__PROMPT__
What number of lines in the entries below include the string "events"? Respond with that number alone.

__RECORDS SUPPLIED__
>>
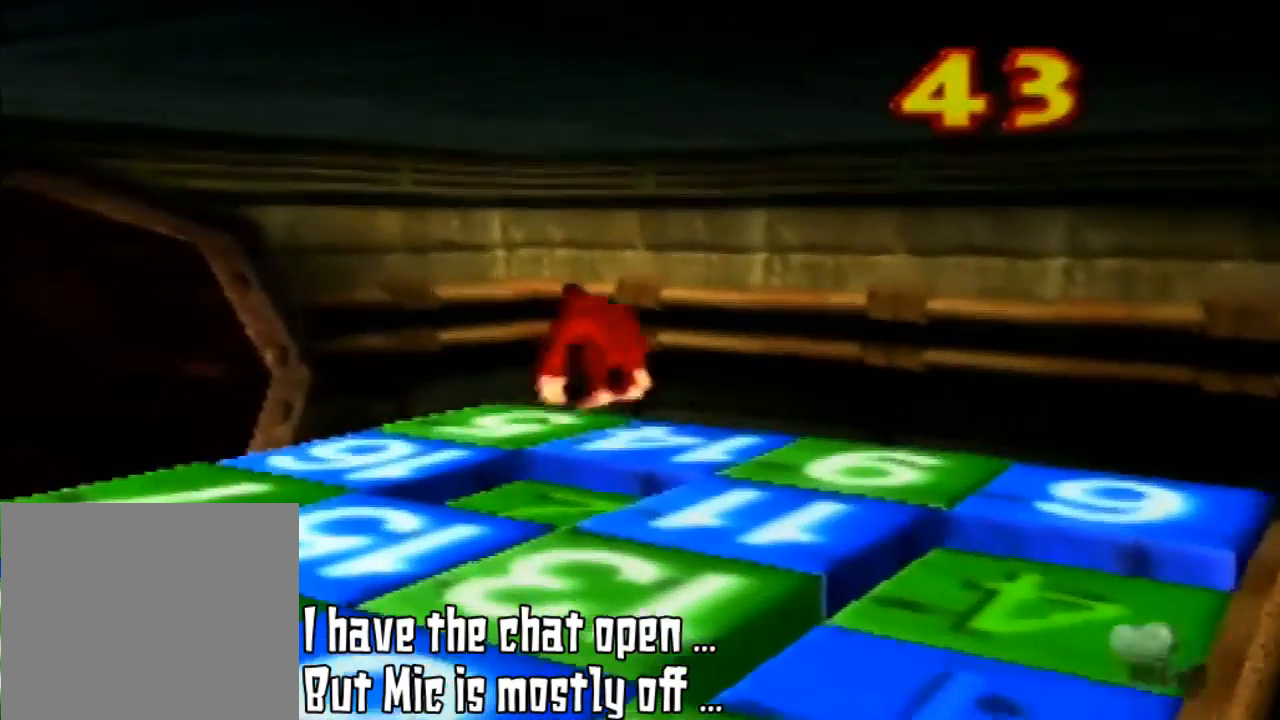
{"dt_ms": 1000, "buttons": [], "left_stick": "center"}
<<
>>
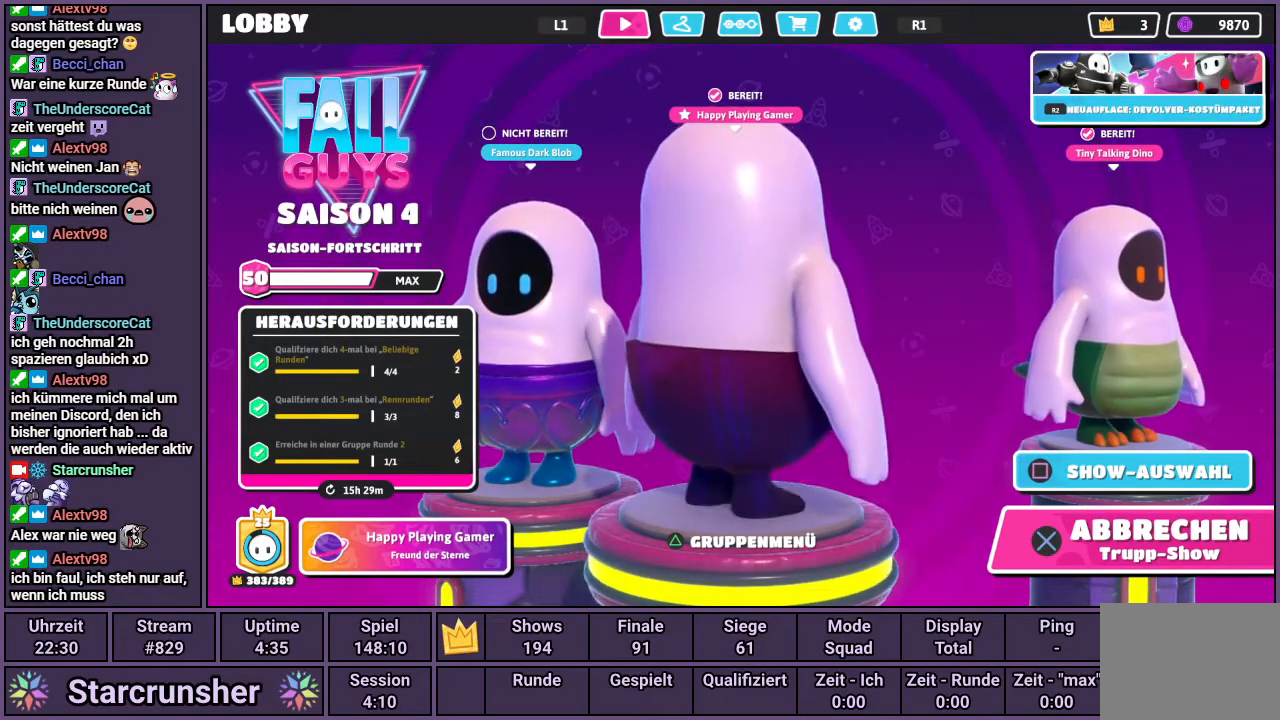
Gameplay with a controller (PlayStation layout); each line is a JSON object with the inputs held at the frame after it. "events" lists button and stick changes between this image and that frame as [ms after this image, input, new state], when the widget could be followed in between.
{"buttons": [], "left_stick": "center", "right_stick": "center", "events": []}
<<
__WRITTEN ANSWER__
2